The Dust Rose Like Smoke
The Subjugation of the Zulu and the Sioux
“Engrossing.”—Choice. “An intriguing book which opens the doors for all manner of comparative studies, and thereby suggests that the process of interaction between indigenous peoples and imperial interlopers is much the same across the world. . . . an interesting and thought-provoking book.”—Soldiers of the Queen. In 1876 Sioux and Cheyenne warriors annihilated Custer’s Seventh Cavalry on the Little Bighorn. Three years later and half a world away, a British force was wiped out by Zulu warriors at Isandhlwana in South Africa.
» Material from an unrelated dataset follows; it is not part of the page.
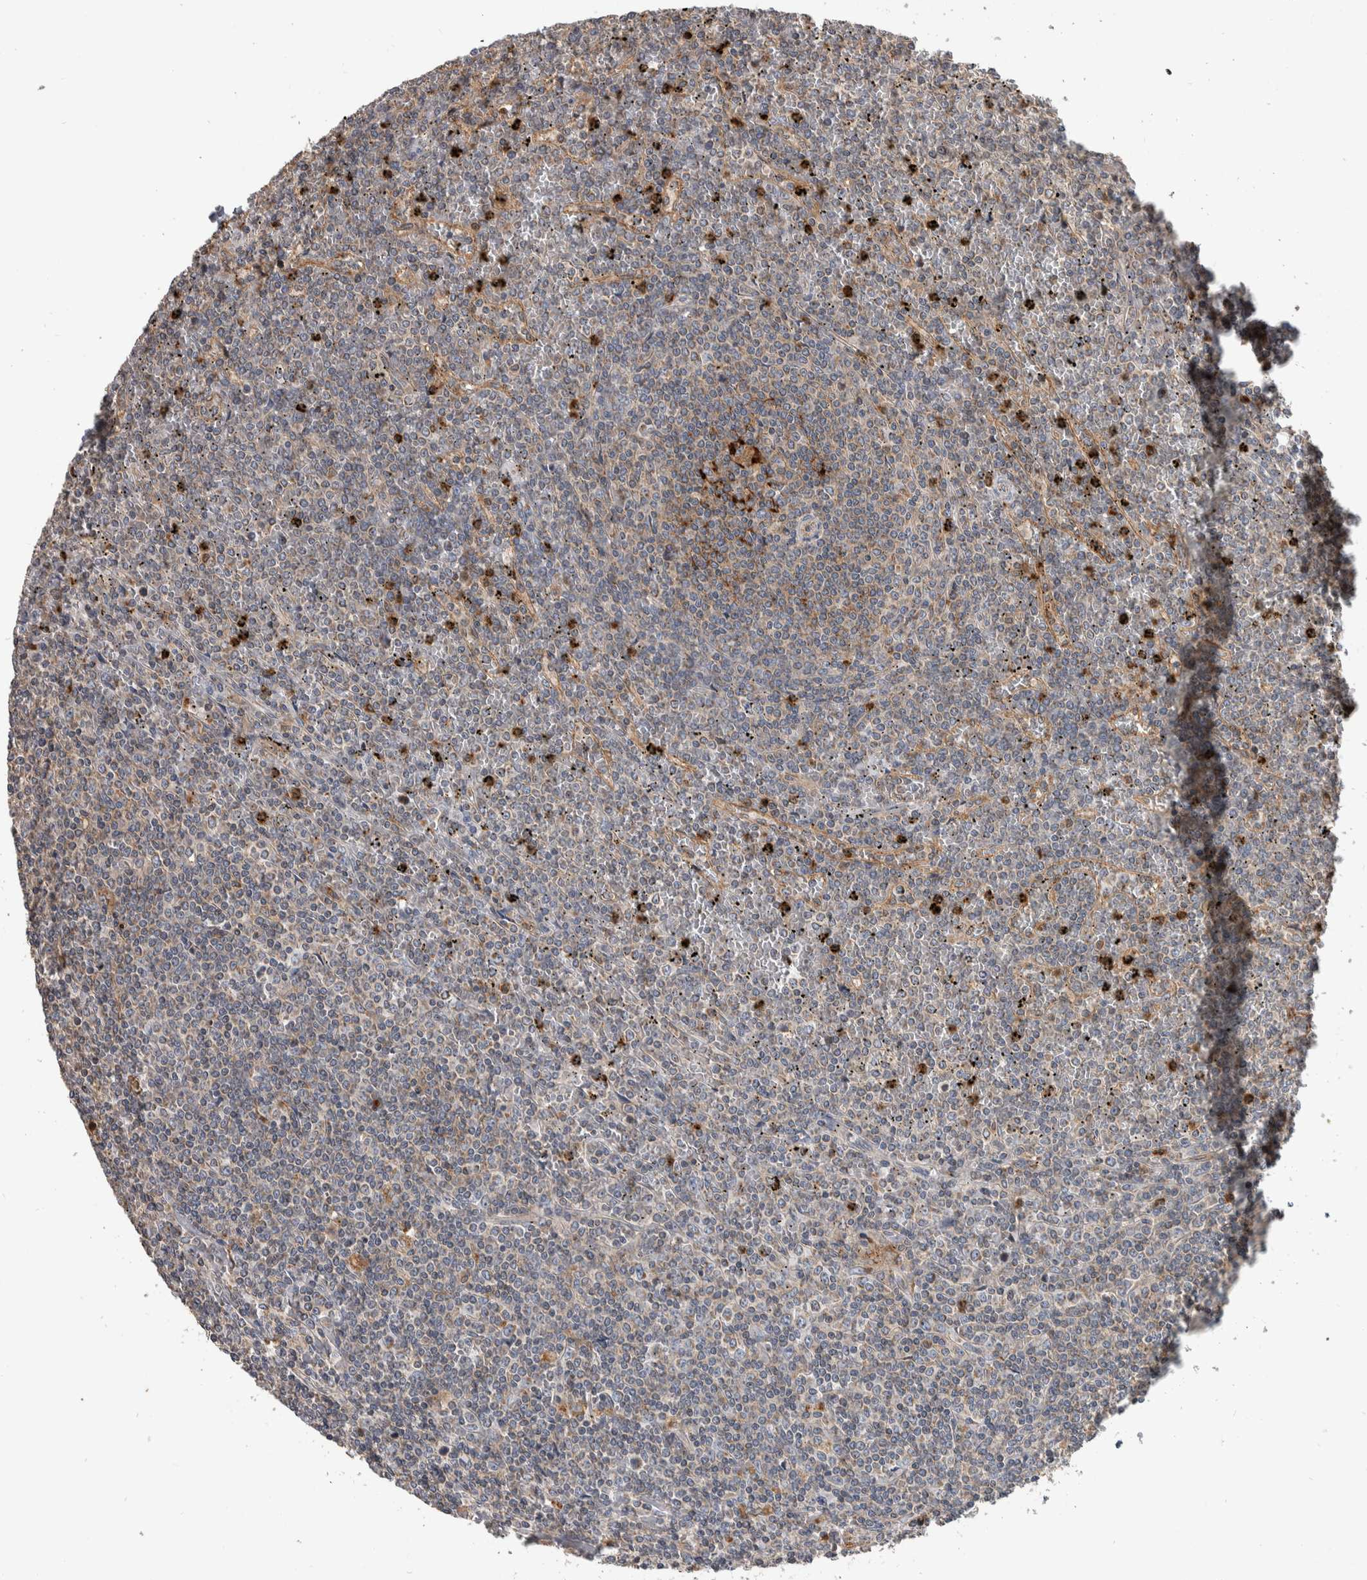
{"staining": {"intensity": "weak", "quantity": "<25%", "location": "cytoplasmic/membranous"}, "tissue": "lymphoma", "cell_type": "Tumor cells", "image_type": "cancer", "snomed": [{"axis": "morphology", "description": "Malignant lymphoma, non-Hodgkin's type, Low grade"}, {"axis": "topography", "description": "Spleen"}], "caption": "A high-resolution micrograph shows immunohistochemistry (IHC) staining of malignant lymphoma, non-Hodgkin's type (low-grade), which displays no significant staining in tumor cells. (Stains: DAB (3,3'-diaminobenzidine) immunohistochemistry (IHC) with hematoxylin counter stain, Microscopy: brightfield microscopy at high magnification).", "gene": "SDCBP", "patient": {"sex": "female", "age": 19}}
In both cases the total defeat of regular army troops by forces regarded as undisciplined barbarian tribesmen stunned an imperial nation. The similarities between the two frontier encounters have long been noted, but James O. Gump is the first to scrutinize them in a comparative context. “This study issues a challenge to American exceptionalism,” he writes. Viewing both episodes as part of a global pattern of intensified conflict in the latter 1800s resulting from Western domination over a vast portion of the globe, he persuasively traces the comparisons in their origins and aftermath. James O. Gump, professor and chair of the Department of History at the University of San Diego, is the author of The Formation of the Zulu Kingdom in South Africa, 1750–1840.